TB spondylitis is still a tricky problem in both developing and developed countries, which can lead to a significant bone destruction and collapse of the vertebral bodies, resulting in hyper-kyphosis and tethering of the spinal cord[3, 11].For patients with neurological deficits, spinal instability or severe kyphotic deformity, surgery should be considered. The sharp angular hyper-kyphosis often requires complex three-column osteotomies. Currently, the one-stage posterior approach is most often used for minimizing the risk of injury to anterior vascular and visceral structures. Pedicle subtraction osteotomy (PSO), the most popular osteotomy technique, has been applied for progressive tubercular thoracic and thoracolumbar kyphosis. Kalra et al used pedicle subtraction osteotomy to treat patients with healed tuberculosis of the spine and a resultant kyphosis. The osteotomy is described as closing wedge osteotomy and correction of the deformity is achieved by the shortening of posterior column. However, the technique should be limited to 30°–40° as a safe range of single segment osteotomy; otherwise, the spinal cord is excessively shortened and distorted. Some modifications of PSO are reported that could obtain a greater correction angle without postoperative complications and Wu SS et al. claimed that they obtain a maximum correction angle of 60° at a single level. However, it is not suitable to correct a severe kyphotic deformity with a kyphotic angle beyond 90°.
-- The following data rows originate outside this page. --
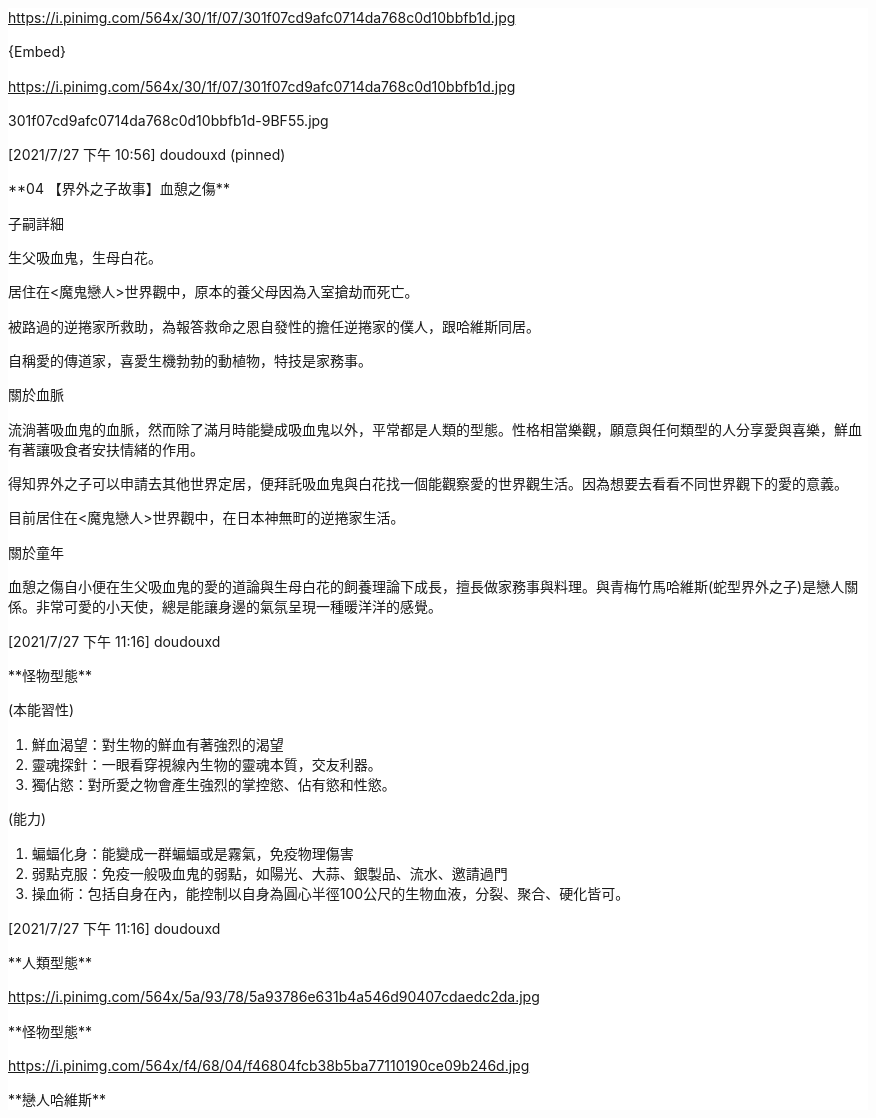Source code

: https://i.pinimg.com/564x/30/1f/07/301f07cd9afc0714da768c0d10bbfb1d.jpg

{Embed}

https://i.pinimg.com/564x/30/1f/07/301f07cd9afc0714da768c0d10bbfb1d.jpg

301f07cd9afc0714da768c0d10bbfb1d-9BF55.jpg


[2021/7/27 下午 10:56] doudouxd (pinned)

\*\*04 【界外之子故事】血憩之傷\*\*

子嗣詳細

生父吸血鬼，生母白花。

居住在<魔鬼戀人>世界觀中，原本的養父母因為入室搶劫而死亡。

被路過的逆捲家所救助，為報答救命之恩自發性的擔任逆捲家的僕人，跟哈維斯同居。

自稱愛的傳道家，喜愛生機勃勃的動植物，特技是家務事。

關於血脈

流淌著吸血鬼的血脈，然而除了滿月時能變成吸血鬼以外，平常都是人類的型態。性格相當樂觀，願意與任何類型的人分享愛與喜樂，鮮血有著讓吸食者安扶情緒的作用。

得知界外之子可以申請去其他世界定居，便拜託吸血鬼與白花找一個能觀察愛的世界觀生活。因為想要去看看不同世界觀下的愛的意義。

目前居住在<魔鬼戀人>世界觀中，在日本神無町的逆捲家生活。

關於童年

血憩之傷自小便在生父吸血鬼的愛的道論與生母白花的飼養理論下成長，擅長做家務事與料理。與青梅竹馬哈維斯(蛇型界外之子)是戀人關係。非常可愛的小天使，總是能讓身邊的氣氛呈現一種暖洋洋的感覺。


[2021/7/27 下午 11:16] doudouxd

\*\*怪物型態\*\*

(本能習性)

1. 鮮血渴望：對生物的鮮血有著強烈的渴望
1. 靈魂探針：一眼看穿視線內生物的靈魂本質，交友利器。
1. 獨佔慾：對所愛之物會產生強烈的掌控慾、佔有慾和性慾。

(能力)

1. 蝙蝠化身：能變成一群蝙蝠或是霧氣，免疫物理傷害
1. 弱點克服：免疫一般吸血鬼的弱點，如陽光、大蒜、銀製品、流水、邀請過門
1. 操血術：包括自身在內，能控制以自身為圓心半徑100公尺的生物血液，分裂、聚合、硬化皆可。


[2021/7/27 下午 11:16] doudouxd

\*\*人類型態\*\*

https://i.pinimg.com/564x/5a/93/78/5a93786e631b4a546d90407cdaedc2da.jpg

\*\*怪物型態\*\*

https://i.pinimg.com/564x/f4/68/04/f46804fcb38b5ba77110190ce09b246d.jpg

\*\*戀人哈維斯\*\*
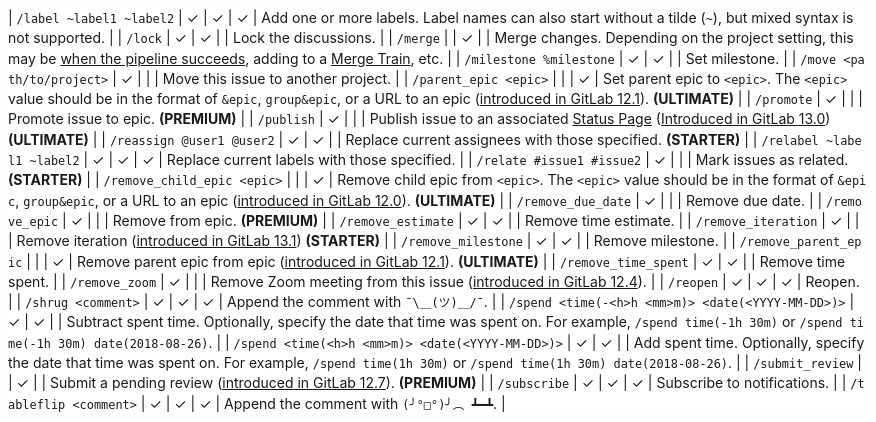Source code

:| `/label ~label1 ~label2`              | ✓     | ✓             | ✓    | Add one or more labels. Label names can also start without a tilde (`~`), but mixed syntax is not supported.                      |
| `/lock`                               | ✓     | ✓             |      | Lock the discussions.                                                                                                                 |
| `/merge`                              |       | ✓             |      | Merge changes. Depending on the project setting, this may be [when the pipeline succeeds](merge_requests/merge_when_pipeline_succeeds.md), adding to a [Merge Train](../../ci/merge_request_pipelines/pipelines_for_merged_results/merge_trains/index.md), etc.  |
| `/milestone %milestone`               | ✓     | ✓             |      | Set milestone.                                                                                                                   |
| `/move <path/to/project>`             | ✓     |               |      | Move this issue to another project.                                                                                              |
| `/parent_epic <epic>`                 |       |               | ✓    | Set parent epic to `<epic>`. The `<epic>` value should be in the format of `&epic`, `group&epic`, or a URL to an epic ([introduced in GitLab 12.1](https://gitlab.com/gitlab-org/gitlab/-/issues/10556)). **(ULTIMATE)** |
| `/promote`                            | ✓     |               |      | Promote issue to epic. **(PREMIUM)**                                                                                            |
| `/publish`                            | ✓     |               |      | Publish issue to an associated [Status Page](../../operations/incident_management/status_page.md) ([Introduced in GitLab 13.0](https://gitlab.com/gitlab-org/gitlab/-/merge_requests/30906)) **(ULTIMATE)** |
| `/reassign @user1 @user2`             | ✓     | ✓             |      | Replace current assignees with those specified. **(STARTER)**                                                                                         |
| `/relabel ~label1 ~label2`            | ✓     | ✓             | ✓    | Replace current labels with those specified.                                                                        |
| `/relate #issue1 #issue2`             | ✓     |               |      | Mark issues as related. **(STARTER)**                                                                                            |
| `/remove_child_epic <epic>`           |       |               | ✓    | Remove child epic from `<epic>`. The `<epic>` value should be in the format of `&epic`, `group&epic`, or a URL to an epic ([introduced in GitLab 12.0](https://gitlab.com/gitlab-org/gitlab/-/issues/7330)). **(ULTIMATE)** |
| `/remove_due_date`                    | ✓     |               |      | Remove due date.                                                                                                                 |
| `/remove_epic`                        | ✓     |               |      | Remove from epic. **(PREMIUM)**                                                                                                  |
| `/remove_estimate`                    | ✓     | ✓             |      | Remove time estimate.                                                                                                            |
| `/remove_iteration`                   | ✓     |               |      | Remove iteration ([introduced in GitLab 13.1](https://gitlab.com/gitlab-org/gitlab/-/issues/196795)) **(STARTER)** |
| `/remove_milestone`                   | ✓     | ✓             |      | Remove milestone.                                                                                                                |
| `/remove_parent_epic`                 |       |               | ✓    | Remove parent epic from epic ([introduced in GitLab 12.1](https://gitlab.com/gitlab-org/gitlab/-/issues/10556)). **(ULTIMATE)**    |
| `/remove_time_spent`                  | ✓     | ✓             |      | Remove time spent.                                                                                                               |
| `/remove_zoom`                        | ✓     |               |      | Remove Zoom meeting from this issue ([introduced in GitLab 12.4](https://gitlab.com/gitlab-org/gitlab/-/merge_requests/16609)). |
| `/reopen`                             | ✓     | ✓             | ✓    | Reopen.                                                                                                                          |
| `/shrug <comment>`                    | ✓     | ✓             | ✓    | Append the comment with `¯\＿(ツ)＿/¯`.                                                                                          |
| `/spend <time(-<h>h <mm>m)> <date(<YYYY-MM-DD>)>` | ✓ | ✓     |      | Subtract spent time. Optionally, specify the date that time was spent on. For example, `/spend time(-1h 30m)` or `/spend time(-1h 30m) date(2018-08-26)`. |
| `/spend <time(<h>h <mm>m)> <date(<YYYY-MM-DD>)>` | ✓ | ✓      |      | Add spent time. Optionally, specify the date that time was spent on. For example, `/spend time(1h 30m)` or `/spend time(1h 30m) date(2018-08-26)`. |
| `/submit_review`                      |       | ✓             |      | Submit a pending review ([introduced in GitLab 12.7](https://gitlab.com/gitlab-org/gitlab/-/issues/8041)). **(PREMIUM)**          |
| `/subscribe`                          | ✓     | ✓             | ✓    | Subscribe to notifications.                                                                                                    |
| `/tableflip <comment>`                | ✓     | ✓             | ✓    | Append the comment with `(╯°□°)╯︵ ┻━┻`.                                                                                        |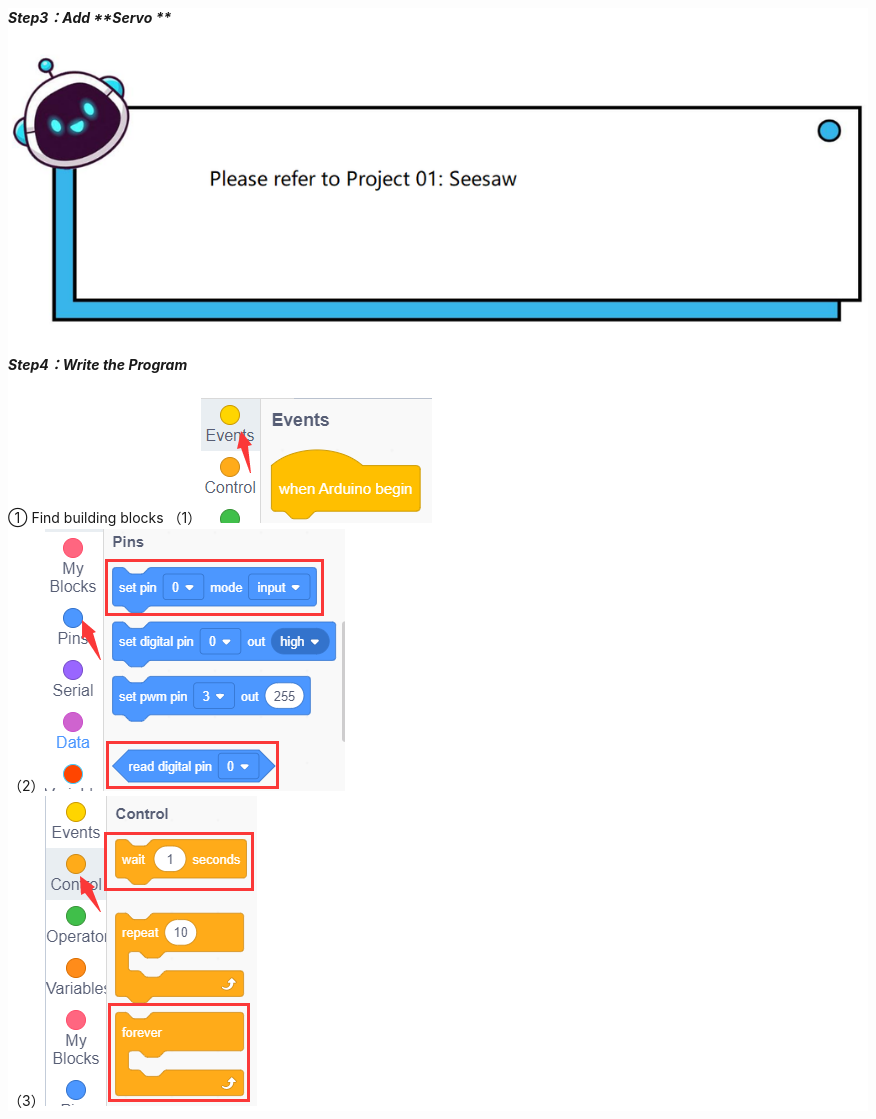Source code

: ##### Step3：Add **Servo **
![Img](./media/42.png)

##### Step4：Write the Program
①  Find building blocks
（1）![Img](./media/43.png)
<br>
（2）![Img](./media/664.png)
<br>
（3）![Img](./media/665.png)
<br>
Although Posterior VCR provides adequate amount of surgical correction when compared to all other spinal osteotomy types, it is restricted owing to its inevitable neurological risk related to the instability induced during correction of the malformation[18, 19]. The complication rate has been estimated as high as 59% for posterior VCR. Zheng et al. described Posterior-only bilevel modified vertebral column resection for extremely severe Pott’s kyphotic deformity, and the spinal sagittal kyphotic angle was corrected from a preoperative kyphosis 100.3° to a postoperative angle of 15.9° in their study. This procedure, however, was recommend to be performed at or below lower thoracic spine for security concerns. Transpedicular bi-vertebrae wedge osteotomy (TBWO) was first applied for fixed sagittal deformity of ankylosing spondylitis by Wang et al, and they achieved an average correction of 65.2°. Same technique was applied in Zhao’s research and achieved a 76.8% correction of the sagittal imbalance. It should be noticed that TBWO could effectively reconstruct regional alignment than many other posterior osteotomy techniques. And this technique allows spacious room for neural elements and direct vision during osteotomy procedure, thus it can be safely applied in cervical or cervicothoracic area.
For those with upper post-tubercular spinal deformity, we prefer the TBWO in several aspects. First, most post-tubercular fused vertebras were angular deformity, which were treated as one targeted vertebra so that one-level osteotomy could obtain satisfactory outcomes, so it could reasonably reduce operation time and blood loss. Secondly, collapse of anterior cortex of the osteotomy vertebra facilitates the correction of a rigid kyphosis, and larger bony contact surface could provide better fusion rates and additional spinal stability. Thirdly, TBWO could allow greater correction angles for its sufficient decompression of posterior elements, especially for upper thoracic and cervical segments. When angular kyphosis deflexed, dura sac expanded and folded backwards, without obvious axial shortening. In our study, the average correction angle was 54.1°, and the maximum correction angle was 88.6°. One quadriceps paralysis was observed and recovered 3 months later postoperatively. And there was one dura tears case with no postoperative infection. All of the 18 patients with post-tubercular spinal deformity who underwent TBWO achieved steady fusions, satisfactory rehabilitation and no permanent neurological complications occurred.
In a decade ago, high-speed drill was commonly used in bone removing. However, when close to dura and nerve roots, a downward pressure of drill could be dangerous and disastrous neurological complications could happen. Especially in angular kyphosis, dura was stretched and high-tension, which closely clung to bony structure, and epidural space is extremely narrow. UBS applied in spine surgery has a huge advantage in time saving, minimizing soft tissues injury and could precisely finish bone cutting [24–26]. Utilization of UBS in osteotomy procedure can be safe and compatible in transpedicular bone removing, and leaves a smooth surface, which give less chance of dura tear and nerve injury. However, further research is needed to investigate the impact of UBS heat effect during osteotomy on bony fusion.